[Stored data entries]
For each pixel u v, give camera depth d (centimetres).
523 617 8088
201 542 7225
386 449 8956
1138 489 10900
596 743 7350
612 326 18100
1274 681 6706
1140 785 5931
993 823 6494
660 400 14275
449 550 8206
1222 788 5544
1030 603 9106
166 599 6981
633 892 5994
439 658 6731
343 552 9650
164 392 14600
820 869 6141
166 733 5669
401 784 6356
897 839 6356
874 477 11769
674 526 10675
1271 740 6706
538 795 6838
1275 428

▸ TASK PROMPT
Give back the lines above exactly, from the one with "343 552 9650" through the last line.

▸ PROBLEM SOLUTION
343 552 9650
164 392 14600
820 869 6141
166 733 5669
401 784 6356
897 839 6356
874 477 11769
674 526 10675
1271 740 6706
538 795 6838
1275 428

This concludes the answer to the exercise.